Data to use: Begin

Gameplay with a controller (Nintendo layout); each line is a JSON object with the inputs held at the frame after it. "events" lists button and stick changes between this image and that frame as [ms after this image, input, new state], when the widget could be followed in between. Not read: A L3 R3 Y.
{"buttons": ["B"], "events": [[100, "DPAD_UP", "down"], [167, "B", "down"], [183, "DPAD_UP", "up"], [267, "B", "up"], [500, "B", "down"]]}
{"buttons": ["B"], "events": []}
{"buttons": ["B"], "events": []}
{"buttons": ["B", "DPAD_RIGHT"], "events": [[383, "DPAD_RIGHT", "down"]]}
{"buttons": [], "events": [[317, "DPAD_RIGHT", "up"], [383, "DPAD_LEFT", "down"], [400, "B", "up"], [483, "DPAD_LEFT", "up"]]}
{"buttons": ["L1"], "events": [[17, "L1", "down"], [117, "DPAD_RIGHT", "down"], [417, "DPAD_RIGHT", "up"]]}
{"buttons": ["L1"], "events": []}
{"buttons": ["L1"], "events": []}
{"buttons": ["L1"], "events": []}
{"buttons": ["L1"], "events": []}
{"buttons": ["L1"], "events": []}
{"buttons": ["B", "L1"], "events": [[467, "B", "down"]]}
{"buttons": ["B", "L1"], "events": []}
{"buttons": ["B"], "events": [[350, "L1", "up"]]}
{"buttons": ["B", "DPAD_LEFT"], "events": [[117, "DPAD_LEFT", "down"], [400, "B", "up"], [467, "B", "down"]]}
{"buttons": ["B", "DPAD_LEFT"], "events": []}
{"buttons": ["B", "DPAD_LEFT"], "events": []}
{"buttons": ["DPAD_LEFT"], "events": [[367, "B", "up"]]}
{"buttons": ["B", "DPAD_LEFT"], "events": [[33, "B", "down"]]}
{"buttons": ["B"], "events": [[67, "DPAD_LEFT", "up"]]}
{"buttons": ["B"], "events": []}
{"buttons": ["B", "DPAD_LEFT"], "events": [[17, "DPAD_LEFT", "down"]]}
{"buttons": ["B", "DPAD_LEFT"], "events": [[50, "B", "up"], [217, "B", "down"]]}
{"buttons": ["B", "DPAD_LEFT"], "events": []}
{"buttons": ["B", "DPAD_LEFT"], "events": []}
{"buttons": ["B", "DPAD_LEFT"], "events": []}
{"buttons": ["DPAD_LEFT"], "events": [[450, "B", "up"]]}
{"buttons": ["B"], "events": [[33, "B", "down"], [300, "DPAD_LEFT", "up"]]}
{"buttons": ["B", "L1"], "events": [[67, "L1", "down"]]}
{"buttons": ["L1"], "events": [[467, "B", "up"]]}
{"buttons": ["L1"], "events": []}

Data to use: End

## Your goal
Reproduce the entries above in full, exactly as they read.

## Written solution
Gameplay with a controller (Nintendo layout); each line is a JSON object with the inputs held at the frame after it. "events" lists button and stick changes between this image and that frame as [ms after this image, input, new state], when the widget could be followed in between. Not read: A L3 R3 Y.
{"buttons": ["B"], "events": [[100, "DPAD_UP", "down"], [167, "B", "down"], [183, "DPAD_UP", "up"], [267, "B", "up"], [500, "B", "down"]]}
{"buttons": ["B"], "events": []}
{"buttons": ["B"], "events": []}
{"buttons": ["B", "DPAD_RIGHT"], "events": [[383, "DPAD_RIGHT", "down"]]}
{"buttons": [], "events": [[317, "DPAD_RIGHT", "up"], [383, "DPAD_LEFT", "down"], [400, "B", "up"], [483, "DPAD_LEFT", "up"]]}
{"buttons": ["L1"], "events": [[17, "L1", "down"], [117, "DPAD_RIGHT", "down"], [417, "DPAD_RIGHT", "up"]]}
{"buttons": ["L1"], "events": []}
{"buttons": ["L1"], "events": []}
{"buttons": ["L1"], "events": []}
{"buttons": ["L1"], "events": []}
{"buttons": ["L1"], "events": []}
{"buttons": ["B", "L1"], "events": [[467, "B", "down"]]}
{"buttons": ["B", "L1"], "events": []}
{"buttons": ["B"], "events": [[350, "L1", "up"]]}
{"buttons": ["B", "DPAD_LEFT"], "events": [[117, "DPAD_LEFT", "down"], [400, "B", "up"], [467, "B", "down"]]}
{"buttons": ["B", "DPAD_LEFT"], "events": []}
{"buttons": ["B", "DPAD_LEFT"], "events": []}
{"buttons": ["DPAD_LEFT"], "events": [[367, "B", "up"]]}
{"buttons": ["B", "DPAD_LEFT"], "events": [[33, "B", "down"]]}
{"buttons": ["B"], "events": [[67, "DPAD_LEFT", "up"]]}
{"buttons": ["B"], "events": []}
{"buttons": ["B", "DPAD_LEFT"], "events": [[17, "DPAD_LEFT", "down"]]}
{"buttons": ["B", "DPAD_LEFT"], "events": [[50, "B", "up"], [217, "B", "down"]]}
{"buttons": ["B", "DPAD_LEFT"], "events": []}
{"buttons": ["B", "DPAD_LEFT"], "events": []}
{"buttons": ["B", "DPAD_LEFT"], "events": []}
{"buttons": ["DPAD_LEFT"], "events": [[450, "B", "up"]]}
{"buttons": ["B"], "events": [[33, "B", "down"], [300, "DPAD_LEFT", "up"]]}
{"buttons": ["B", "L1"], "events": [[67, "L1", "down"]]}
{"buttons": ["L1"], "events": [[467, "B", "up"]]}
{"buttons": ["L1"], "events": []}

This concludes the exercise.